United Airlines Rewards Hackers With Million Airmiles

An aeroplane or airplane at an airport. UK border, Heathrow.

Two hackers awarded one million free airmiles each as part of innovative bug bounty scheme

Two hackers have been rewarded with a million free airmiles each after they exposed potential security issues with an airline’s website.

The rewards were part of United Airlines bug bounty scheme launched in May, that offers friendly hackers frequent flyer miles if they can hack into its corporate websites and mobile apps.

Bug Bounty

A number of hackers took advantage of the scheme and according to the BBC, two of them were handsomely rewarded for privately disclosing security flaws rather than sharing them online. It was reported that the two had been given the maximum reward of a million airmiles each.

Jordan Wiens for example tweeted his appreciation of the airline’s reward. “Wow! @united really paid out! Got a million miles for my bug bounty submissions! Very cool,” he tweeted.

Software BugAlthough Wiens wouldn’t reveal the bug class/severity, he did mention that the bugs were not “technically challenging though.”

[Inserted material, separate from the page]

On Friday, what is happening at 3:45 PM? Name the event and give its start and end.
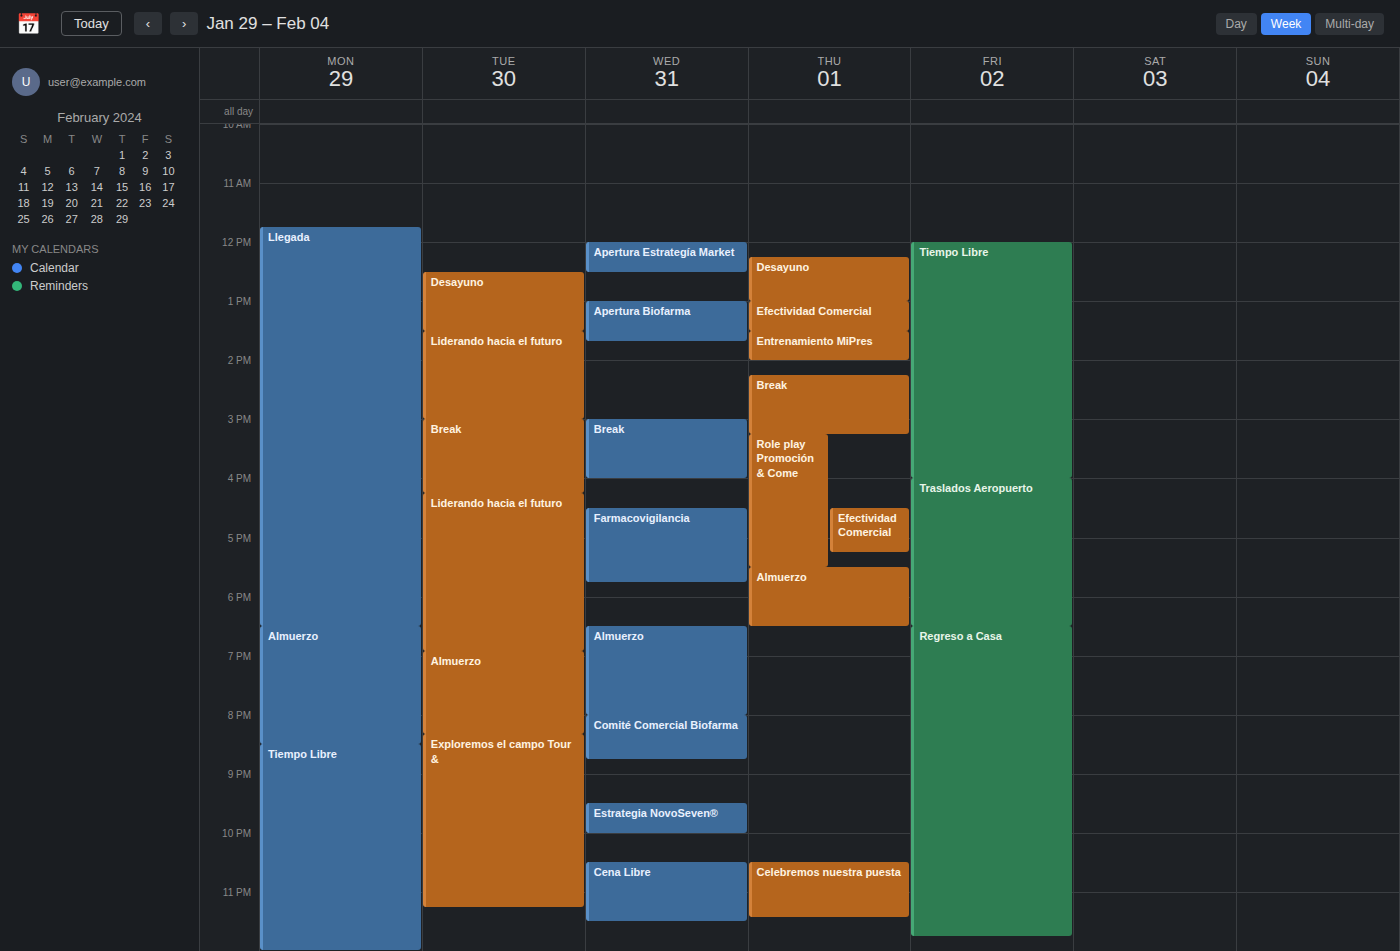
"Tiempo Libre", 12:00 PM to 4:00 PMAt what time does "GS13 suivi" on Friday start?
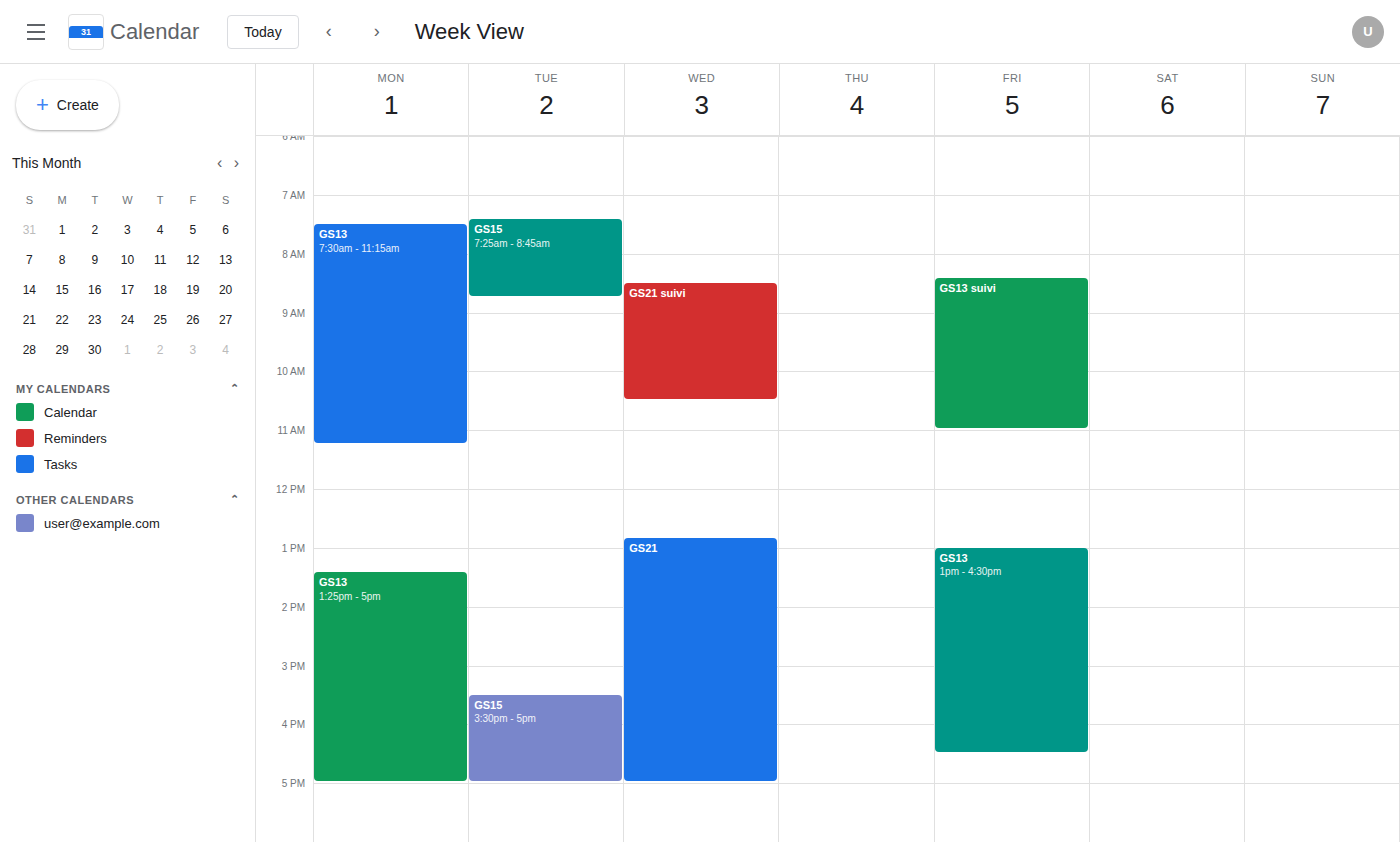
08:25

One Twitter user congratulated Wiens on his reward, but noted he didn’t anywhere near that amount of airmiles for providing emergency medical treatment to a passenger and thus preventing an emergency landing.

It is the first time that an airline has offered a bug bounty scheme that instead of cash, offers friendly hackers between 50,000 and 1 million frequent flyer miles depending on the severity of the vulnerabilities they unearth.

But the airline has warned that hackers would be permanently disqualified from the bug bounty program and face possible criminal and/or legal investigation if they attempt brute-force attacks; code injection on live systems; disruption or denial-of-service attacks, as well as a number of other restrictions including threats against airline staff.

Aviation Worry

Computer problems are a growing issue for airlines nowadays. Indeed, last week a network connectivity issue grounded many of United Airlines’s aircraft for a number of hours.

The US Government Accountability Office has also previously warned that in-flight Wi-Fi could be used by terrorists or other hackers to take control of an aircraft’s avionic systems.

It is concerned because avionic systems that have traditionally been self-contained are now sharing the same network as passenger Wi-Fi, raising the possibility of remote unauthorised access.

And United Airlines found itself at the centre of security row last month, when one of the world’s foremost experts on counter-threat intelligence within the cybersecurity industry was hauled off one of its flights by the FBI.